In closing I wish to reiterate our wholehearted endorsement of H. R. 3095 and we urge you and your committee, Mr. Chairman, to report favorably on this bill which would greatly aid in the work of restoring the physically handicapped to useful living. Its enactment would be the means of properly distributing the Federal funds appropriated to carry out the Federal-State plan to assist the handicapped. It would bring hope and the possibility of employment security to millions, and would add greatly to our national welfare.

Mr. BAILEY. In discussing H. R. 3095, and particularly the pension provision, the amount of $60 a month, would you advise that be made à general distribution to all the physically handicapped, or would you confine it to those who would be on the pale of rehabilitation?

Mr.

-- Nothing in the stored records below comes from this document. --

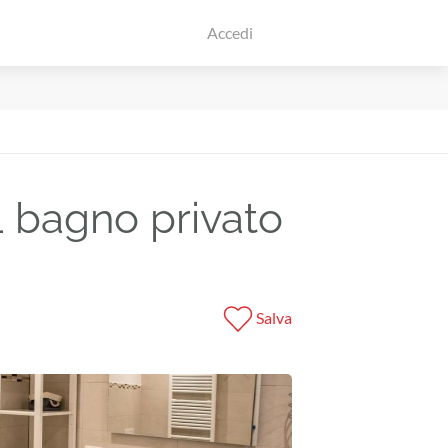
Accedi
1 bagno privato
Salva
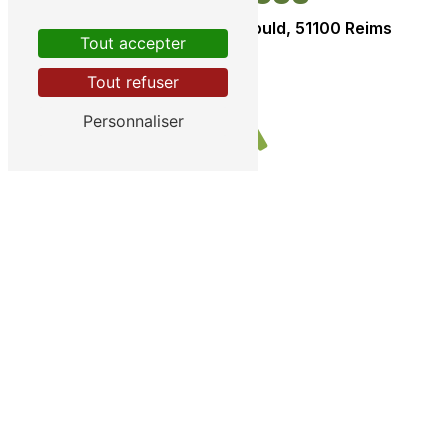
215 Bd Charles Arnould, 51100 Reims
Tout accepter
Tout refuser
Personnaliser
Téléphone
07 67 38 31 54
E-mail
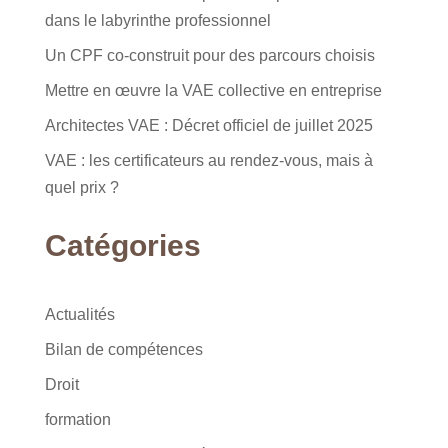
dans le labyrinthe professionnel
Un CPF co-construit pour des parcours choisis
Mettre en œuvre la VAE collective en entreprise
Architectes VAE : Décret officiel de juillet 2025
VAE : les certificateurs au rendez-vous, mais à
quel prix ?
Catégories
Actualités
Bilan de compétences
Droit
formation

WALKER. Mr. Chairman, we believe as a starter the pension of $60, if provided for those who are presently in such condition they cannot be rehabilitated, would be a first step, definitely, in the right direction.

Mr. BAILEY. The point that I was making was this: Unless you did confine it to that particular group, you would be paying pensions to people that you are already carrying the entire load of rehabilitation for.

Mr. WALKER. We believe that those who can be rehabilitated to the point where they can earn their own living would be much better, and the pension should be provided for those not capable of earning their own living

Mr. Chairman, if I may be permitted, I would like to add this one thought which came to me as I sat in the committee room this morning. We are very much concerned with regard to the pending legislation. There is great need for it, and we certainly do not want to see it bogged down due to any so-called jurisdictional dispute as to who may administer it, because we in labor know something about jurisdictional disputes. I merely inject that thought after listening to the presentation here before your committee this morning.